Did you know that there are over 59 UNESCO World Heritage Sites in South America?
UNESCO World Heritage Sites are important cultural and natural landmarks that are deemed to have “outstanding universal value,” according to UNESCO. The acronym stands for the United Nations Educational, Scientific, and Cultural Organization, and it has added 911 sites to its list of living historical spots since its beginnings in the 1970s. The World Heritage organization also helps to raise awareness of threatened sites and to establish protective measures for its sites.
We have put together 8 UNESCO sites to visit in South America
Los Glaciares National Park is a glacier playground, with the Perito Moreno Glacier next to Lake Argentino being the main attraction. At 2,800 square miles, Los Glaciares is the biggest national park in Argentina, and one of the biggest in South America. It lies on the border with Chile in the south of Argentina, where the climate is colder than in much of the continent. Visitors can fly into El Calafate, then take a tour of the Perito Moreno Glacier and go ice trekking across the stunning ice field. For nature lovers, hikers, and those who just want to see huge magnificent glaciers Los Glaciares is the place.
Iguazu National Park is not just a waterfall, it has borders with Brazil and Argentina and a huge subtropical rainforest, with he falls on the Argentina side. There are a lot of nature trails, the ecological train and boat trips you can take to take in all the sights. The falls provide a great habitat for many wildlife species, including monkeys, jaguars, giant anteaters and lots of species of plants. This is a great place to visit for nature lovers.
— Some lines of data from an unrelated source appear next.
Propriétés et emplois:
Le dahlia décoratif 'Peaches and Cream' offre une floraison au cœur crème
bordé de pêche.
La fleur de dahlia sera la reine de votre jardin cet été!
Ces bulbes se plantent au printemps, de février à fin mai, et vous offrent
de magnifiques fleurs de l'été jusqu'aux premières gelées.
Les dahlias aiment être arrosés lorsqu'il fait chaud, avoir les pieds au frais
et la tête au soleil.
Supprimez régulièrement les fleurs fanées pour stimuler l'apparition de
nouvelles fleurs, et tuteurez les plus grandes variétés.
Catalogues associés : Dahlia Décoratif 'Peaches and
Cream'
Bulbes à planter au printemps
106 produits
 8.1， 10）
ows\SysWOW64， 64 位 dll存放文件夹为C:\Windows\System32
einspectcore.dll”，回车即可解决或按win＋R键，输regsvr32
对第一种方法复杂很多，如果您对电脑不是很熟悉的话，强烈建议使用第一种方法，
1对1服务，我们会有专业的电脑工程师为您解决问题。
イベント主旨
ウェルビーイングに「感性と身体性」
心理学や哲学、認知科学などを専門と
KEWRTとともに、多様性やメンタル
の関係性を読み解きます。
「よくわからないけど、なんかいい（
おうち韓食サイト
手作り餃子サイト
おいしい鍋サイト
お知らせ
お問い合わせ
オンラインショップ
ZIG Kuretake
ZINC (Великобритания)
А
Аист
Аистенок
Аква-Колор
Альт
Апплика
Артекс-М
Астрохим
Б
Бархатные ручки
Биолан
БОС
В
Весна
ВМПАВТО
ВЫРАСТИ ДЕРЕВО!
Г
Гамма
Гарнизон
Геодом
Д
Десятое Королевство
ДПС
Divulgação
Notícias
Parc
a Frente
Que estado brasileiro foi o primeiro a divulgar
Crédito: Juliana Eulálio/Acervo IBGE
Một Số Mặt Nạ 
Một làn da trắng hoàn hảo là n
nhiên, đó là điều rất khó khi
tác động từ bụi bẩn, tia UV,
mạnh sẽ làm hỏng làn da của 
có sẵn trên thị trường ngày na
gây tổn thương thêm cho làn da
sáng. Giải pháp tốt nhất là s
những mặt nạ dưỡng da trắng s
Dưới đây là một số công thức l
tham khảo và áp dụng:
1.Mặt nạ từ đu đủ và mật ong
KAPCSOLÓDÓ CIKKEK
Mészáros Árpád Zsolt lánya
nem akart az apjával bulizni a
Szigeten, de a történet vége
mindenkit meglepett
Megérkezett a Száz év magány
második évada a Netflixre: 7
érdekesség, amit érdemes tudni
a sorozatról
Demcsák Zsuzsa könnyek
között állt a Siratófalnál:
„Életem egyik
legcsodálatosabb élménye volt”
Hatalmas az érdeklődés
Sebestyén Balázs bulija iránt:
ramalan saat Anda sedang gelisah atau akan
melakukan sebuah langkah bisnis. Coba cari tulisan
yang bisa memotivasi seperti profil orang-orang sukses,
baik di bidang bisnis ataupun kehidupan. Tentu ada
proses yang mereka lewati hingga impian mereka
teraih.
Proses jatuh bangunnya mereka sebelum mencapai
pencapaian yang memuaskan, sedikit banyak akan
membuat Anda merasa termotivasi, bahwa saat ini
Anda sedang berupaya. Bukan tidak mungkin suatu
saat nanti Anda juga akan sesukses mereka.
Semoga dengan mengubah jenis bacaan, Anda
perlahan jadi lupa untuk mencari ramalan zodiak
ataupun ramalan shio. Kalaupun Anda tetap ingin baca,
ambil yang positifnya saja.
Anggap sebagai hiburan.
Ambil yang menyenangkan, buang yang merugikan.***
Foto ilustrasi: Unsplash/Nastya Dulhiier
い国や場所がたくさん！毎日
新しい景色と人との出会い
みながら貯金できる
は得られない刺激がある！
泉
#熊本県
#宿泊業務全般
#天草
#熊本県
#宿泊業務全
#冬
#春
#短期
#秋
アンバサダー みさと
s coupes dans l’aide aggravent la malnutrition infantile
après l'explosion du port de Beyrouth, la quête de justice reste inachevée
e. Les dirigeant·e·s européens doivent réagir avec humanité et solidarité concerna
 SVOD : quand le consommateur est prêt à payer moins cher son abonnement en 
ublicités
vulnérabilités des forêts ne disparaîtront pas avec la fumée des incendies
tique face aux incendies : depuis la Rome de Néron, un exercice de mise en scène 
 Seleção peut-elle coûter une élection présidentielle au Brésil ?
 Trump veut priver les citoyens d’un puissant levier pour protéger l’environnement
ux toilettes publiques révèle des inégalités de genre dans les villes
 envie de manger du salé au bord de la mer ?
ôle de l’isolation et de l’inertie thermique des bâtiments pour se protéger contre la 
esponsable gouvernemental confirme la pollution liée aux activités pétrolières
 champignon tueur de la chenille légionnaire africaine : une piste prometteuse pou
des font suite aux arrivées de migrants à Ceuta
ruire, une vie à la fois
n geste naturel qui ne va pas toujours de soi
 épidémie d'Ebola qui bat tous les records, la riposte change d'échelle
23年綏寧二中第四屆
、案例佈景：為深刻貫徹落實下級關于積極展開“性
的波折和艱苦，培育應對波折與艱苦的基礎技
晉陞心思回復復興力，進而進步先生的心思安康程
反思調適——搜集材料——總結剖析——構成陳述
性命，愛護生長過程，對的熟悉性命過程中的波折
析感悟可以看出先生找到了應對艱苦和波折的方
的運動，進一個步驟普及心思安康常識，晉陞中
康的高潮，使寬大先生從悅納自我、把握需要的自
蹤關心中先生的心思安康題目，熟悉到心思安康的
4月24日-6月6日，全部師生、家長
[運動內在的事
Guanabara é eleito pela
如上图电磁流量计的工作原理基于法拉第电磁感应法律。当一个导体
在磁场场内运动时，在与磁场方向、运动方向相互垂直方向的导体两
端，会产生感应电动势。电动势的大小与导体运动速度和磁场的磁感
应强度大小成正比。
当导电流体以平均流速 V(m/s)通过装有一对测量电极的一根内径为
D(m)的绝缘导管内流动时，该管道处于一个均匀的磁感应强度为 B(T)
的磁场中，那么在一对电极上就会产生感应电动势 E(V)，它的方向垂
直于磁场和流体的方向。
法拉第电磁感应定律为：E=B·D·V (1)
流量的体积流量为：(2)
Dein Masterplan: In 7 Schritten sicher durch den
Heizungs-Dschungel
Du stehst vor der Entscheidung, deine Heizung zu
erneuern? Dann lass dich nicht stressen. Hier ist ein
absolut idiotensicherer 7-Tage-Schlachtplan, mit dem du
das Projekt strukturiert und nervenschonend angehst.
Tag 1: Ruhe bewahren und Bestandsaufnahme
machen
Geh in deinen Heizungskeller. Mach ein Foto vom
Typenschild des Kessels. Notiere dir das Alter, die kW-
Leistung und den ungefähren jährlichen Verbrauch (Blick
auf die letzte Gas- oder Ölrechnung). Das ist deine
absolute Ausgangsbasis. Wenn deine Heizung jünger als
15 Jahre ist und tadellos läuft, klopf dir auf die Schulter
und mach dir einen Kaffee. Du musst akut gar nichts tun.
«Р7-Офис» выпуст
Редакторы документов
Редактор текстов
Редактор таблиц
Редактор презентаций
One of the most breathtaking sights on the UNESCO World Heritage list is the historic site of Machu Picchu. Built by the Incas, this city is a master piece built by the Inca Empire. At 2430 meters above sea level, and hidden well in the dense cloud forest of central Peru, Machu Picchu went unnoticed to all but a few farmers until the early 20th century. Even today, with the convenience of daily flights in and out of Cusco and daily trains between Cusco and Machu Picchu, it’s best to make a week of it. Take your time and plan your Machu Picchu vacation well, because it will be an unforgettable experience, and it is great for exploring the culture and history of the area. Check out this post on: Exploring Cusco.
The Nazca Lines are etched onto the desert floor in southwest Peru are another World Heritage site. These giant geoglyphs cover 450 square kilometers of the desert floor, and their vast sizes and shapes are only truly appreciated from an airplane. Take a Nazca Lines overflight during your Peru vacation to see the monkey, spider, hummingbird, and other fascinating geoglyphs that have survived the centuries. This post will provide you with more details on the Nazca Lines.
Salvador de Bahia, located on the coast of Brazil north of Rio de Janeiro but south of Recife, and was the original capital of Brazil. The area is famous for its Renaissance architecture and historic centre. The area also has a lot of African influenced culture which can be seen in the food, dance and music in this region. If you are interested in more things to do in Salvador – check out this post: Things To Do In Salvador Brazil.
Brazil’s Pantanal Conservation Complex may not be as well-known as Brazil’s Amazon rainforest, but the Pantanal is a breathtaking stretch of wetlands – the world’s largest – and is said to be better for wildlife spotting. The Cuiaba River feeds a vast network of plains, which is a sanctuary to 80 species of mammals, 650 species of birds, 50 species of reptiles, and 400 species of fish.
The ruins of the Tiwanaku are located Peru’s southern border and Boliva’s westerns side, a day trip here is a must do if you are in the area. The Tiwanaku is one of the best examples of pre-Inca architecture. The Tiwanaku culture, which at its peak (AD 500-900). Tiwanaku, is a complex of ruined pyramids, temples, palaces and megaliths set amid the barren highlands. Most striking is the seven-tiered Pyramid of Akapana, believed to be the religious heart of Tiwanaku – local Aymara people still come here to leave offerings to the achachilas also know as the (mountain gods). Visit the on-site museum which has a variety of exhibits from the Tiwanaku era.
The Galapagos islands were made famous by Charles Darwin and were one of the first places to be added to the UNESCO World Heritage list in 1978. You can take a tour of the Galapagos islands and visit many of the different islands or go via a small plane. You will see a huge rage of wildlife and biodiversity. The 19 islands and it’s wildlife inhabitants influenced Charles Darwin’s theory of evolution.